» **Data excerpt**
··········
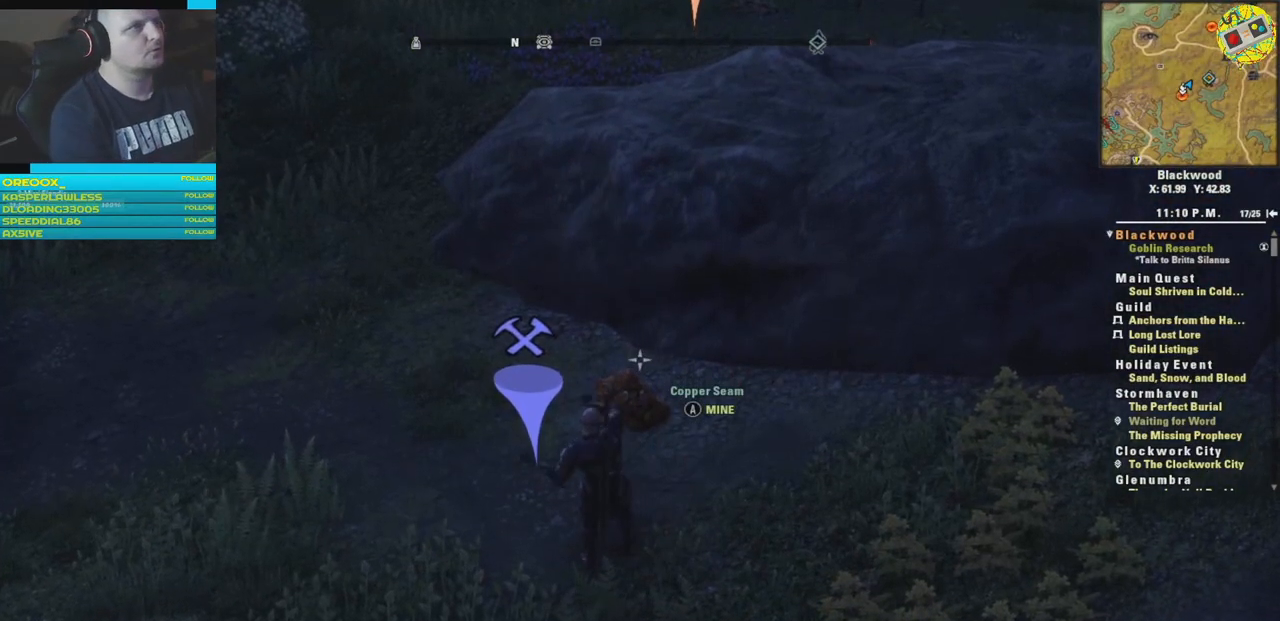
{"buttons": [], "left_stick": "center", "right_stick": "center", "events": []}
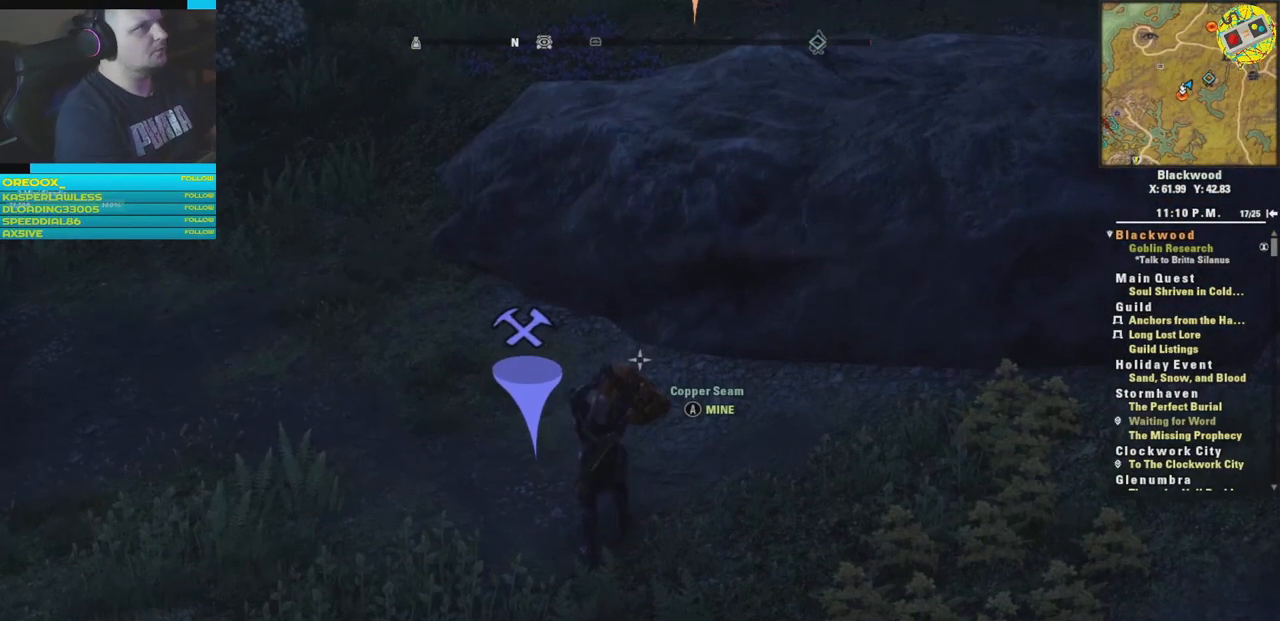
{"buttons": [], "left_stick": "center", "right_stick": "center", "events": []}
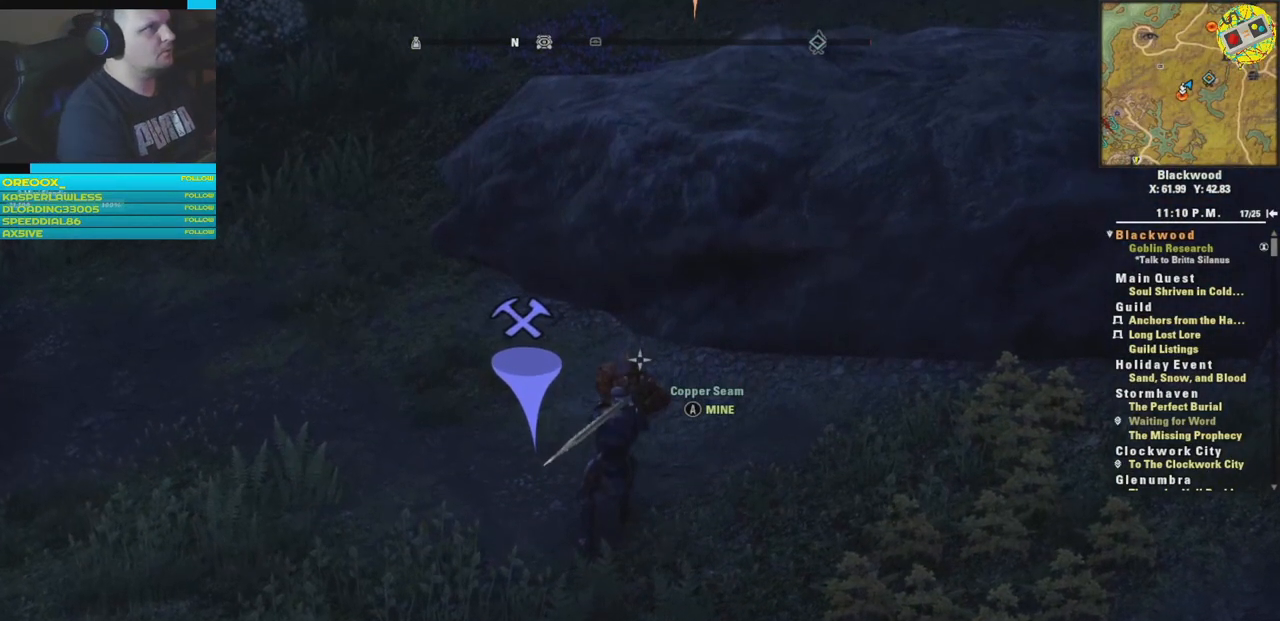
{"buttons": [], "left_stick": "center", "right_stick": "center", "events": []}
··········
Each line of the data above must be repeated exactly, images excluded.

{"buttons": [], "left_stick": "center", "right_stick": "center", "events": []}
{"buttons": [], "left_stick": "center", "right_stick": "center", "events": []}
{"buttons": [], "left_stick": "center", "right_stick": "center", "events": []}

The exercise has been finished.